Wick Allison points out the winners and losers in Texas’ tax code.
Suppose you’re a young artist and you want to create a video installation. To do it, you have to buy lighting equipment. You will pay a sales tax. But suppose you run an ad agency and you have to buy lighting equipment to shoot a commercial. Good news! No sales tax.
Or maybe you run a small business and you need to buy a server to handle more web traffic. You will pay a sales tax. But if you are running a multimillion-dollar gaming company and you need a new server, no problem. You do not pay sales tax.
No matter what you are doing, if you buy a Coke or Dr Pepper, you pay a sales tax. But if you slake your thirst with bottled water, you do not.
These and hundreds of other special favors are threaded though the Texas tax code. In 1989, for example, the state created an exemption designed to encourage high-cost drilling in the Barnett Shale. The tax break must have worked. By 2009, there were 13,785 producing wells. The independents who first explored the field and sold out to major out-of-state energy companies are millionaires. But an exemption designed to spur that initial exploration still remains in the tax code, costing the state nearly $1 billion a year.

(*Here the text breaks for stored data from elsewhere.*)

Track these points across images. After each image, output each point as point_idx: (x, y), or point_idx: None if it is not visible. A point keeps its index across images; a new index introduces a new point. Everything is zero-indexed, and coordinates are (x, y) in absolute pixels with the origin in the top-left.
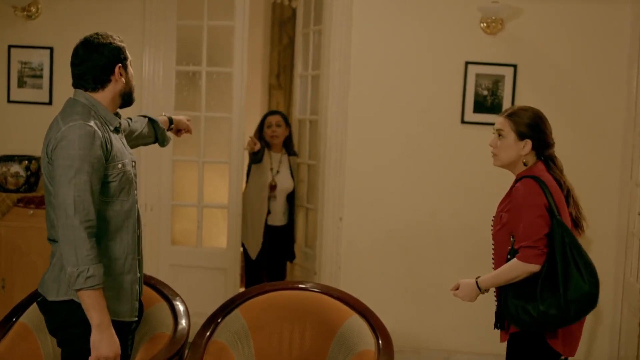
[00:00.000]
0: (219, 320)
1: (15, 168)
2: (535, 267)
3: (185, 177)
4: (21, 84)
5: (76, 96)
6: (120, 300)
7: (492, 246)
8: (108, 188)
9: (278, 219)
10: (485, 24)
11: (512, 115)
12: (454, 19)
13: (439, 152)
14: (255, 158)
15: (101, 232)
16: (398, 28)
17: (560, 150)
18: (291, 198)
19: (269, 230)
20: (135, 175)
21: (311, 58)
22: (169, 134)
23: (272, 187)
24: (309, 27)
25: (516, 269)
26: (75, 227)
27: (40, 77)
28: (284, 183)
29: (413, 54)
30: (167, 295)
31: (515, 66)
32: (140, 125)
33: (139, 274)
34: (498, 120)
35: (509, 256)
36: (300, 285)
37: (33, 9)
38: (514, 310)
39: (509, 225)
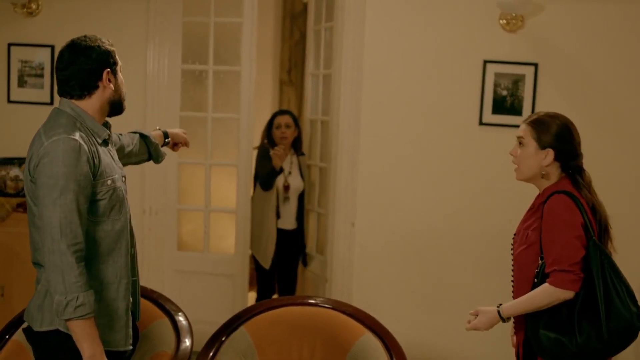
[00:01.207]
0: (223, 339)
1: (14, 171)
2: (569, 294)
3: (191, 180)
4: (21, 83)
5: (61, 106)
6: (114, 329)
7: (512, 268)
8: (97, 207)
9: (289, 222)
10: (504, 21)
11: (536, 123)
12: (472, 15)
13: (455, 155)
14: (274, 175)
15: (91, 255)
16: (413, 25)
17: (585, 153)
18: (301, 199)
19: (279, 234)
20: (126, 191)
21: (322, 56)
22: (165, 149)
23: (286, 188)
24: (320, 23)
25: (549, 295)
26: (62, 252)
27: (41, 76)
28: (296, 184)
29: (429, 52)
30: (169, 310)
31: (536, 65)
32: (131, 141)
33: (136, 297)
34: (521, 126)
35: (536, 280)
36: (310, 301)
37: (33, 6)
38: (547, 343)
39: (536, 245)
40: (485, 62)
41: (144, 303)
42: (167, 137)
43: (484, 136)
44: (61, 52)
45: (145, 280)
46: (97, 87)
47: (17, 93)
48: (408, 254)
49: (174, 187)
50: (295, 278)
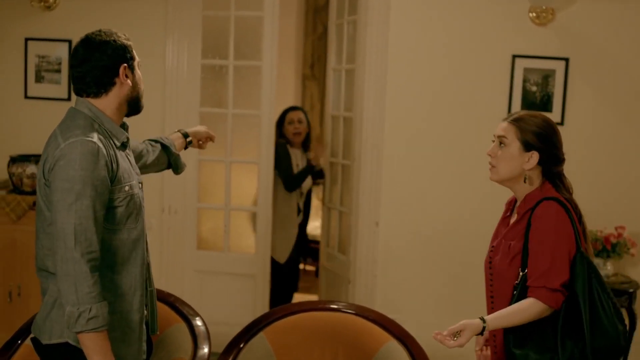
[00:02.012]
0: (241, 345)
1: (31, 169)
2: (549, 311)
3: (211, 178)
4: (39, 79)
5: (78, 106)
6: (127, 342)
7: (490, 282)
8: (113, 214)
9: (300, 217)
10: (534, 14)
11: (519, 121)
12: (500, 8)
13: (483, 153)
14: (306, 174)
15: (105, 265)
16: (439, 18)
17: (617, 150)
18: (309, 195)
19: None
20: (143, 198)
21: (345, 50)
22: (190, 150)
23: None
24: (343, 17)
25: (534, 309)
26: (75, 261)
27: (59, 71)
28: (308, 180)
29: (455, 47)
30: (185, 314)
31: (567, 60)
32: (152, 151)
33: (152, 308)
34: (501, 125)
35: (515, 292)
36: (331, 306)
37: (50, 0)
38: None
39: (520, 256)
40: (514, 56)
41: (160, 307)
42: (188, 137)
43: None
44: (75, 48)
45: (165, 280)
46: (114, 83)
47: (35, 89)
48: (433, 254)
49: (193, 185)
50: (298, 272)
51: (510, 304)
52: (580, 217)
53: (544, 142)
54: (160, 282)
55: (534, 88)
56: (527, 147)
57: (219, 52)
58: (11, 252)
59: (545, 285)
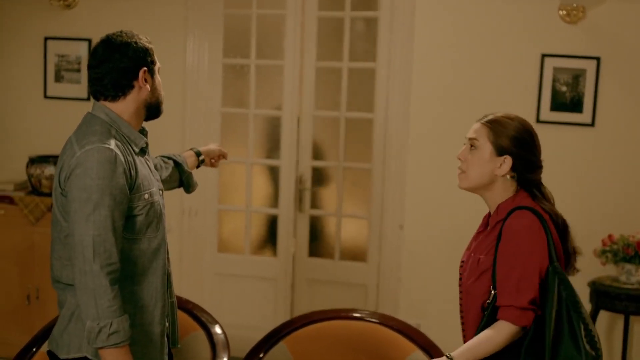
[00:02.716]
0: (261, 355)
1: (50, 170)
2: (520, 332)
3: (232, 179)
4: (58, 78)
5: (94, 111)
6: (148, 356)
7: (460, 302)
8: (133, 223)
9: None
10: (564, 12)
11: (493, 123)
12: (529, 6)
13: None
14: None
15: (125, 276)
16: (466, 16)
17: None
18: None
19: None
20: (163, 205)
21: (361, 48)
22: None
23: None
24: (358, 11)
25: (505, 332)
26: (95, 274)
27: (78, 71)
28: None
29: (483, 45)
30: (204, 322)
31: (598, 59)
32: (165, 167)
33: (173, 320)
34: (473, 126)
35: (485, 312)
36: (354, 315)
37: None
38: None
39: (489, 272)
40: (544, 55)
41: (178, 314)
42: (201, 156)
43: (541, 134)
44: (95, 49)
45: (185, 283)
46: (132, 87)
47: (54, 88)
48: (459, 258)
49: (214, 186)
50: None
51: (479, 325)
52: (564, 229)
53: (519, 147)
54: (180, 286)
55: (564, 88)
56: (500, 151)
57: (240, 51)
58: (29, 254)
59: (513, 303)
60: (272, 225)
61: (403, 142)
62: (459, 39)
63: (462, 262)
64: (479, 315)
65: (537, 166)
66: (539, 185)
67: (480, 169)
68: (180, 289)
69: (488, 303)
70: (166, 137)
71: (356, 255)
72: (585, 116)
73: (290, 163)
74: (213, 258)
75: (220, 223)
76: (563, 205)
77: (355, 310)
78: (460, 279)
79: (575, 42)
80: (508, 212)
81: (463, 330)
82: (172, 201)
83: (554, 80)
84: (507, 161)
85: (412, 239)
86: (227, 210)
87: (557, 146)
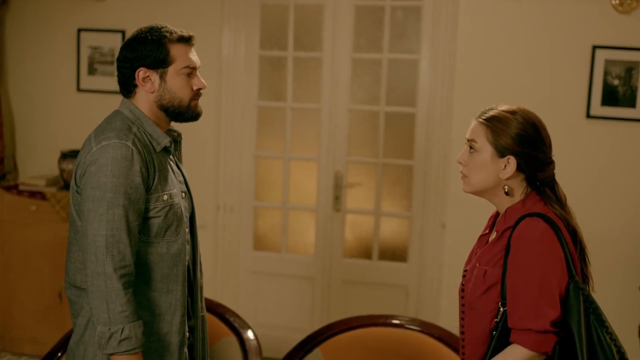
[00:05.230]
0: None
1: None
2: (540, 358)
3: (269, 175)
4: (92, 71)
5: (120, 107)
6: None
7: (462, 314)
8: (150, 225)
9: None
10: (617, 1)
11: (491, 121)
12: None
13: (560, 151)
14: None
15: (142, 281)
16: (512, 6)
17: None
18: None
19: None
20: (186, 208)
21: (403, 39)
22: None
23: None
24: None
25: (519, 358)
26: (107, 276)
27: (112, 63)
28: None
29: (530, 36)
30: (237, 327)
31: None
32: None
33: (203, 337)
34: (471, 125)
35: (494, 333)
36: (393, 321)
37: None
38: None
39: (498, 286)
40: (595, 47)
41: (209, 318)
42: None
43: (592, 130)
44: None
45: (220, 281)
46: (135, 86)
47: (87, 81)
48: None
49: (250, 182)
50: None
51: (488, 348)
52: (575, 235)
53: (523, 145)
54: (215, 284)
55: (616, 82)
56: (502, 151)
57: (277, 42)
58: (61, 251)
59: (531, 327)
60: (308, 222)
61: (446, 138)
62: (504, 29)
63: (465, 271)
64: (483, 335)
65: (547, 162)
66: (552, 182)
67: (481, 173)
68: (215, 287)
69: (496, 322)
70: (201, 131)
71: (395, 255)
72: (638, 111)
73: (327, 159)
74: (249, 255)
75: (255, 220)
76: (613, 205)
77: (395, 317)
78: (462, 289)
79: (629, 33)
80: (517, 220)
81: (462, 347)
82: (207, 197)
83: (606, 74)
84: (511, 162)
85: (454, 239)
86: (263, 207)
87: (608, 143)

And on and on. Allison notes that the insurance industry is exempt from the “business franchise tax” (I presume he means the margins tax here). Keep that in mind when you write your next check for homeowners or auto insurance. The point of this is that when you hear Republicans talk about how we can only spend the money we have and we can’t “raise taxes”, what they’re really saying is that all of these weird, illogical, and often outdated tax exemptions are just fine with them. Which means that those of us who aren’t fortunate enough to be the beneficiaries of one of these exemptions are carrying the burden for those who are. It’s the Amazon issue repeated over and over again all around the state. You tell me if that makes sense.
No, it doesn’t make sense. That is why insurance lobbyists are abundant and insurance company contributions to certain races are so large. The only reasons bottled water should be taxed is that plastic is wasteful and doesn’t get recycled in Texas and neither does glass. It is not necessary except in places that don’t have a decent water system or good water wells. I don’t want to open the door to full taxation of food taken home to cook. I would keep that exception but bottled water from the roadside 7-11 type store tax it. We don’t need to give tax breaks for drilling. We have the gas and oil and prices are high.